▸ **Directions**
The line containing "- lesion 1 (tumor, hilum" marks the end; return exactly every line from the start of the records up to and including it, but no pictures.

┌─ Records for the exercise

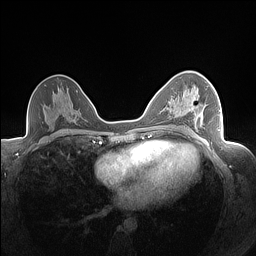
Breast MRI (dynamic contrast-enhanced), one axial slice. Position 90 of 160 along the scan axis. Dynamic contrast-enhanced series, time point 2 of 7 at this slice position (early post-contrast). 1.5 T. TE 1.4 ms, TR 5 ms. 256 × 256 image matrix, field of view 320 × 320 mm. Female patient.
Annotated regions visible in this slice (semi-automatically segmented with operator editing):
- enhancing-tissue mask used for the functional tumour volume (all voxels passing the contrast-enhancement thresholds inside the analysis volume; usually the tumour): box from (x=180, y=104) to (x=206, y=121) px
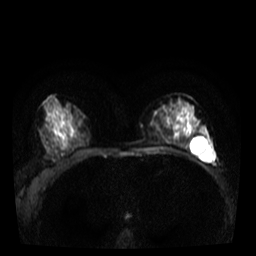
Breast MRI, one axial slice. Slice 18 of 40 in the series (ordered by position). Diffusion-weighted series; image 2 of 4 stored at this slice position (different b-values; order by instance number). 3 T. 5 mm slice thickness. 256 × 256 image matrix, field of view 320 × 320 mm. Female patient.
Structures marked on this image (manually delineated by an expert):
- tumour on diffusion-weighted imaging: bounding box [x1, y1, x2, y2] px = [198, 150, 214, 161]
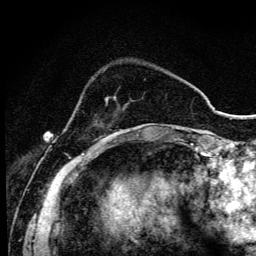
Breast MRI (dynamic contrast-enhanced), one axial slice; position 26 of 134 along the scan axis; cropped to one breast; dynamic contrast-enhanced series, time point 2 of 6 at this slice position (early post-contrast); 3 T; TE 4.2 ms, TR 9.3 ms; 1.2 mm slice thickness; 256 × 256 image matrix. Female patient.
Structures marked on this image (semi-automatically segmented with operator editing):
- enhancing-tissue mask used for the functional tumour volume (all voxels passing the contrast-enhancement thresholds inside the analysis volume; usually the tumour): box from (x=99, y=98) to (x=117, y=144) px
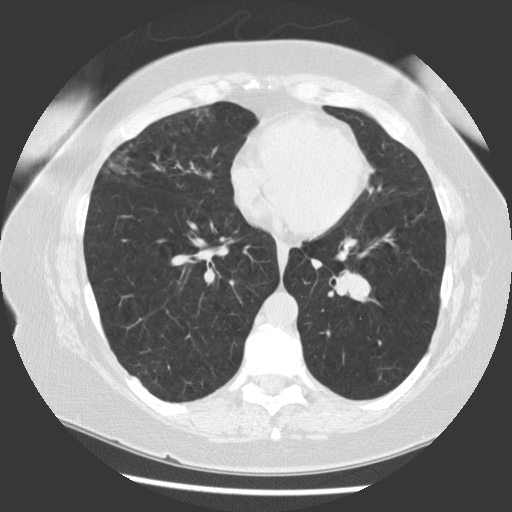
Low-dose screening chest CT, one axial slice. Position 56 of 130 along the scan axis. 120 kVp. Lung window (W 1500 / L -600 HU). 2.5 mm slice thickness. 512 × 512 image matrix, field of view 340 × 340 mm.
Structures marked on this image (manually delineated by an expert):
- lesion 1 (tumor, hilum of left lung): bounding box (x1, y1, x2, y2) in pixels: (341, 274, 370, 302)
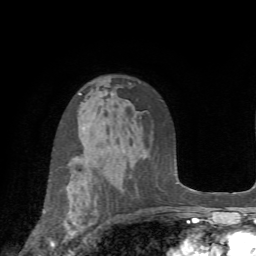
Breast MRI (dynamic contrast-enhanced), one axial slice. Position 48 of 72 along the scan axis. Cropped to one breast. Dynamic contrast-enhanced series, time point 2 of 7 at this slice position (early post-contrast). 1.5 T. TE 4.2 ms, TR 8.7 ms. 2.2 mm slice thickness. 256 × 256 image matrix, field of view 180 × 180 mm. Female patient.
Annotated regions visible in this slice (semi-automatically segmented with operator editing):
- enhancing-tissue mask used for the functional tumour volume (all voxels passing the contrast-enhancement thresholds inside the analysis volume; usually the tumour): box from (x=43, y=170) to (x=77, y=252) px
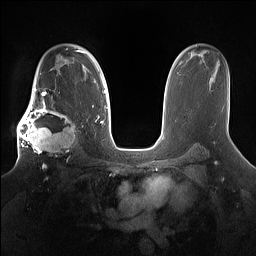
Breast MRI (dynamic contrast-enhanced), one axial slice; position 104 of 160 along the scan axis; dynamic contrast-enhanced series, time point 2 of 7 at this slice position (early post-contrast); 1.5 T; TE 1.4 ms, TR 5 ms; 1.2 mm slice thickness; 256 × 256 image matrix. Female patient.
Outlined on this slice (semi-automatically segmented with operator editing):
- enhancing-tissue mask used for the functional tumour volume (all voxels passing the contrast-enhancement thresholds inside the analysis volume; usually the tumour): box from (x=17, y=98) to (x=81, y=167) px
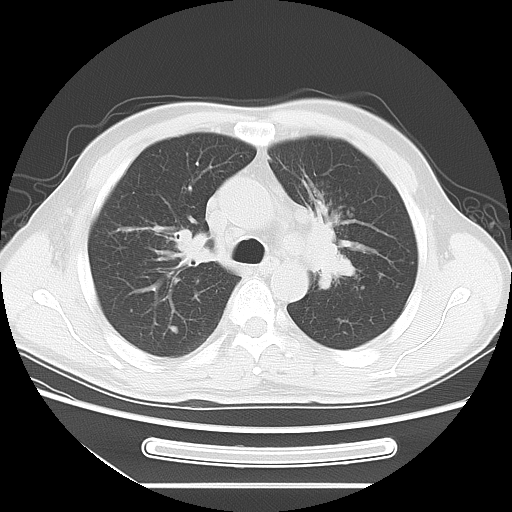
Chest CT, one axial slice; slice 49 of 71 in the series (ordered by position); reconstruction kernel LUNG; 120 kVp; lung window (W 1500 / L -600 HU); 5 mm slice thickness; 512 × 512 image matrix. Patient: male, 51 years. From the clinical record (not read from this slice): clinical TNM (as recorded): T1c N3 M0.
Outlined on this slice (bounding box drawn by a radiologist):
- lung tumour (recorded histology: adenocarcinoma): box from (x=300, y=189) to (x=363, y=288) px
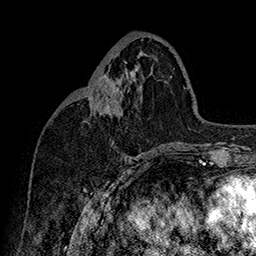
Breast MRI (dynamic contrast-enhanced), one axial slice; position 73 of 160 along the scan axis; cropped to one breast; dynamic contrast-enhanced series, time point 2 of 7 at this slice position (early post-contrast); 1.5 T; TE 2.8 ms, TR 5.4 ms; 256 × 256 image matrix, field of view 180 × 180 mm. Female patient.
Outlined on this slice (semi-automatically segmented with operator editing):
- enhancing-tissue mask used for the functional tumour volume (all voxels passing the contrast-enhancement thresholds inside the analysis volume; usually the tumour): bounding box <85,76,115,109> (left, top, right, bottom; pixels)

└─

▸ **Expected answer**
Breast MRI (dynamic contrast-enhanced), one axial slice. Position 90 of 160 along the scan axis. Dynamic contrast-enhanced series, time point 2 of 7 at this slice position (early post-contrast). 1.5 T. TE 1.4 ms, TR 5 ms. 256 × 256 image matrix, field of view 320 × 320 mm. Female patient.
Annotated regions visible in this slice (semi-automatically segmented with operator editing):
- enhancing-tissue mask used for the functional tumour volume (all voxels passing the contrast-enhancement thresholds inside the analysis volume; usually the tumour): box from (x=180, y=104) to (x=206, y=121) px
Breast MRI, one axial slice. Slice 18 of 40 in the series (ordered by position). Diffusion-weighted series; image 2 of 4 stored at this slice position (different b-values; order by instance number). 3 T. 5 mm slice thickness. 256 × 256 image matrix, field of view 320 × 320 mm. Female patient.
Structures marked on this image (manually delineated by an expert):
- tumour on diffusion-weighted imaging: bounding box [x1, y1, x2, y2] px = [198, 150, 214, 161]
Breast MRI (dynamic contrast-enhanced), one axial slice; position 26 of 134 along the scan axis; cropped to one breast; dynamic contrast-enhanced series, time point 2 of 6 at this slice position (early post-contrast); 3 T; TE 4.2 ms, TR 9.3 ms; 1.2 mm slice thickness; 256 × 256 image matrix. Female patient.
Structures marked on this image (semi-automatically segmented with operator editing):
- enhancing-tissue mask used for the functional tumour volume (all voxels passing the contrast-enhancement thresholds inside the analysis volume; usually the tumour): box from (x=99, y=98) to (x=117, y=144) px
Low-dose screening chest CT, one axial slice. Position 56 of 130 along the scan axis. 120 kVp. Lung window (W 1500 / L -600 HU). 2.5 mm slice thickness. 512 × 512 image matrix, field of view 340 × 340 mm.
Structures marked on this image (manually delineated by an expert):
- lesion 1 (tumor, hilum of left lung): bounding box (x1, y1, x2, y2) in pixels: (341, 274, 370, 302)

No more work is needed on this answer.